**Activity 1**
Lay out the lines of the entries as a numbered list, skipping blank lines, from the start of the entries through the line containing "Адрес редакции: Московская область, г.".

**Text for analysis**

+---+

Iranian foreign policy
Iran, Assad and the endless war

A nuclear agreement with Iran could also mean hope for the settlement of the Syrian conflict. An essay by Charlotte Wiedemann

We have just seen the fourth anniversary of the uprising in Syria. At the same time, negotiations over the Iranian nuclear programme have completed their last, crucial phase. Is there a connection here, between this depressingly bleak anniversary on the one hand, and on the other, the encouraging prospect that finally a conflict might be resolved without first conducting a senseless war?

First of all: as far as the status quo goes, one connection is obvious: the Syrian dictator Bashar al-Assad is clinging to power with the help of Iran, and this cannot be explained without reference to the strategy of isolation that the West has been pursuing for decades in its relations with Iran. This isolation has been sold wonderfully well in the form of the demonisation of the Iranian nuclear programme.

Anyone doubting this reading of the situation should call to mind how the Syria–Iran entente came into being. Two systems as different as the revolutionary Islamic Republic and the socialist-authoritarian secular Syria were brought together neither by any political vision, nor primarily by religion.

The facades of ruined buildings in the Syrian city of Homs (photo: AFP/Getty Images)
Homs, a city in ruins: "Without Iran's involvement, there can be no solution for Syria. The West has been irresponsible in refusing to see this up to now," writes Charlotte Wiedemann

A difficult search for alliance partners

This was an anti-American – and later also an anti-Israeli – marriage of convenience. Unlike the leaders of the other Arab states, Hafez al-Assad, the current president's father, did not regard Iran as a threat after its 1979 revolution. Six years previously, an Iranian cleric in Lebanon had testified that as an Alawite, he was a Shia, and therefore a Muslim, not an apostate. Hafez al-Assad owed a debt of gratitude for this testimony. At the same time, however, the episode demonstrated how weak his religious profile was. Iran, on the other hand, had little choice when it was selecting its allies.

+---+

**Data for this exercise**
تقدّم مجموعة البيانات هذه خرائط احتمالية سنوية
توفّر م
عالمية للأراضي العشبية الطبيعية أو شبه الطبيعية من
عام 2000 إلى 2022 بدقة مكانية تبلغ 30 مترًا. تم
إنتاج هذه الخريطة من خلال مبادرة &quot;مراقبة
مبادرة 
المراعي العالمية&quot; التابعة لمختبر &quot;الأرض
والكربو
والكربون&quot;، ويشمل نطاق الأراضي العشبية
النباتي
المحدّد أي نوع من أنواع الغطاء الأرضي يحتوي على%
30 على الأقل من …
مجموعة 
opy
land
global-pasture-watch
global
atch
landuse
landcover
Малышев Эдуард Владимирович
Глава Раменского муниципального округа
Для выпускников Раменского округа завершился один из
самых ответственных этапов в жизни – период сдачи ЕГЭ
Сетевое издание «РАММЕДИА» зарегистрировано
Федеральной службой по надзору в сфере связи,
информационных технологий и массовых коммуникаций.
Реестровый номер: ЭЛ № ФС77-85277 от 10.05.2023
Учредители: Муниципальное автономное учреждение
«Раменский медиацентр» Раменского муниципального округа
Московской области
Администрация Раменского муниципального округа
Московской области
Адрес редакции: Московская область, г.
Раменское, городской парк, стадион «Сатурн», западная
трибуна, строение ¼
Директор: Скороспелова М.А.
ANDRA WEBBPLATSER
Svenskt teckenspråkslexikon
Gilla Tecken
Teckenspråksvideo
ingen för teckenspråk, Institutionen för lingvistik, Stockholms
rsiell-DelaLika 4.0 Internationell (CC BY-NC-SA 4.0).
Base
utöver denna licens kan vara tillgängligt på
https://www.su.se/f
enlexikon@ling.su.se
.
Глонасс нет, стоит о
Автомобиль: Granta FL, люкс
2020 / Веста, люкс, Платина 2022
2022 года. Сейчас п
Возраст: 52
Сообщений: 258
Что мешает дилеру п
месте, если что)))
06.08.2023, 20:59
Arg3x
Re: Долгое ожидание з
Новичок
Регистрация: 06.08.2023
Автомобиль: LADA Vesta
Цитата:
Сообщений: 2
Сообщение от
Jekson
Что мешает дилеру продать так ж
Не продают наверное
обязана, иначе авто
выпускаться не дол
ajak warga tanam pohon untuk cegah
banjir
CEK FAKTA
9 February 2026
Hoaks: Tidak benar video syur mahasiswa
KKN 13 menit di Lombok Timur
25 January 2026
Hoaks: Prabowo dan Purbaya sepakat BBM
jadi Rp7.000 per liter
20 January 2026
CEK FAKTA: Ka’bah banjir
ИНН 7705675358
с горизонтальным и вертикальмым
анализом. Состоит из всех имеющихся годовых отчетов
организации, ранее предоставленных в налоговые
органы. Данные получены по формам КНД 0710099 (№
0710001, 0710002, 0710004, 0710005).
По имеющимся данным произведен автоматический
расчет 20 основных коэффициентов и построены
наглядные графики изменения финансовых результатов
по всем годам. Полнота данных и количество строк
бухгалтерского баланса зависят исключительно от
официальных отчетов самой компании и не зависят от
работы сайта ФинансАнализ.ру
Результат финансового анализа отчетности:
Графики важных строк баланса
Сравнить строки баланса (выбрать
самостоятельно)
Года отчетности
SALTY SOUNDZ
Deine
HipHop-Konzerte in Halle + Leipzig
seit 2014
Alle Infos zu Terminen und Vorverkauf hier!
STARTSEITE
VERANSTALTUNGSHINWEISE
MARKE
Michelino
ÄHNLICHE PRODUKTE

+---+

**Activity 2**
Write out the part of the essay on Iran and Syria that opens with the words containing "We have just" and closes with "a senseless war?", swapping "negotiations" for "talks".

**Task solution 1**
1. تقدّم مجموعة البيانات هذه خرائط احتمالية سنوية
2. توفّر م
3. عالمية للأراضي العشبية الطبيعية أو شبه الطبيعية من
4. عام 2000 إلى 2022 بدقة مكانية تبلغ 30 مترًا. تم
5. إنتاج هذه الخريطة من خلال مبادرة &quot;مراقبة
6. مبادرة 
7. المراعي العالمية&quot; التابعة لمختبر &quot;الأرض
8. والكربو
9. والكربون&quot;، ويشمل نطاق الأراضي العشبية
10. النباتي
11. المحدّد أي نوع من أنواع الغطاء الأرضي يحتوي على%
12. 30 على الأقل من …
13. مجموعة 
14. opy
15. land
16. global-pasture-watch
17. global
18. atch
19. landuse
20. landcover
21. Малышев Эдуард Владимирович
22. Глава Раменского муниципального округа
23. Для выпускников Раменского округа завершился один из
24. самых ответственных этапов в жизни – период сдачи ЕГЭ
25. Сетевое издание «РАММЕДИА» зарегистрировано
26. Федеральной службой по надзору в сфере связи,
27. информационных технологий и массовых коммуникаций.
28. Реестровый номер: ЭЛ № ФС77-85277 от 10.05.2023
29. Учредители: Муниципальное автономное учреждение
30. «Раменский медиацентр» Раменского муниципального округа
31. Московской области
32. Администрация Раменского муниципального округа
33. Московской области
34. Адрес редакции: Московская область, г.

**Task solution 2**
We have just seen the fourth anniversary of the uprising in Syria. At the same time, talks over the Iranian nuclear programme have completed their last, crucial phase. Is there a connection here, between this depressingly bleak anniversary on the one hand, and on the other, the encouraging prospect that finally a conflict might be resolved without first conducting a senseless war?